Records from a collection
****************************************
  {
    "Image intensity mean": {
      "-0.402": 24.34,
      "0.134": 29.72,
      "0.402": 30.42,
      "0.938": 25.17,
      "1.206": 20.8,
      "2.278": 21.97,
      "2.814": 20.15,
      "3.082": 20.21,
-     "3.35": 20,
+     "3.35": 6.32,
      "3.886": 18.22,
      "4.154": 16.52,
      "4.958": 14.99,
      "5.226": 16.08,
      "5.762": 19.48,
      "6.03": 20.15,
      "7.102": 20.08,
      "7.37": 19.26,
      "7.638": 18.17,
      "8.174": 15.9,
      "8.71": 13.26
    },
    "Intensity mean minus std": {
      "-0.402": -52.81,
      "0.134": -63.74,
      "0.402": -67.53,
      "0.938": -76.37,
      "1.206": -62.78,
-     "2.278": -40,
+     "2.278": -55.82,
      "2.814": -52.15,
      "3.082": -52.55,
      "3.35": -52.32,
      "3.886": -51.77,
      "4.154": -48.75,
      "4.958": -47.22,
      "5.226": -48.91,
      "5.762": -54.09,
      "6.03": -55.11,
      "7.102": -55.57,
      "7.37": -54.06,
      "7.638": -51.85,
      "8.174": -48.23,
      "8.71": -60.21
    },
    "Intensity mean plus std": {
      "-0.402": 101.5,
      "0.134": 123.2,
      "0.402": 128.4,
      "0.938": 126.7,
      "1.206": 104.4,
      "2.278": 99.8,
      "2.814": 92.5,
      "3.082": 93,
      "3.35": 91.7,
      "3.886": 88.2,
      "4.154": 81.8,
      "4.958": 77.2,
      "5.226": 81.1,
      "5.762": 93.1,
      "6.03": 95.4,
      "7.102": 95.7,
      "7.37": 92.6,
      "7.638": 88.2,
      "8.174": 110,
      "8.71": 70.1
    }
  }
****************************************
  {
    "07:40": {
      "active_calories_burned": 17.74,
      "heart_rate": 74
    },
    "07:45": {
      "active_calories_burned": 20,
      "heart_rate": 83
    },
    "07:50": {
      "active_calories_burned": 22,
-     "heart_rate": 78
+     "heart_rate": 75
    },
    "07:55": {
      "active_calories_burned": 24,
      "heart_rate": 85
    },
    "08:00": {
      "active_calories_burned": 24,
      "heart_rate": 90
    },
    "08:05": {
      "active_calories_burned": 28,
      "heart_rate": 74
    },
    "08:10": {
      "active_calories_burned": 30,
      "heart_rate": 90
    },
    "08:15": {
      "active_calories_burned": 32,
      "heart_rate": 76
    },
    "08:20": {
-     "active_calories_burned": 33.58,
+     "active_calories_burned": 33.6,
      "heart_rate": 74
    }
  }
****************************************
### What you need to do
Whenever a line of the data includes "mean", copy that line.

### Response to this exercise
    "Image intensity mean": {
    "Intensity mean minus std": {
    "Intensity mean plus std": {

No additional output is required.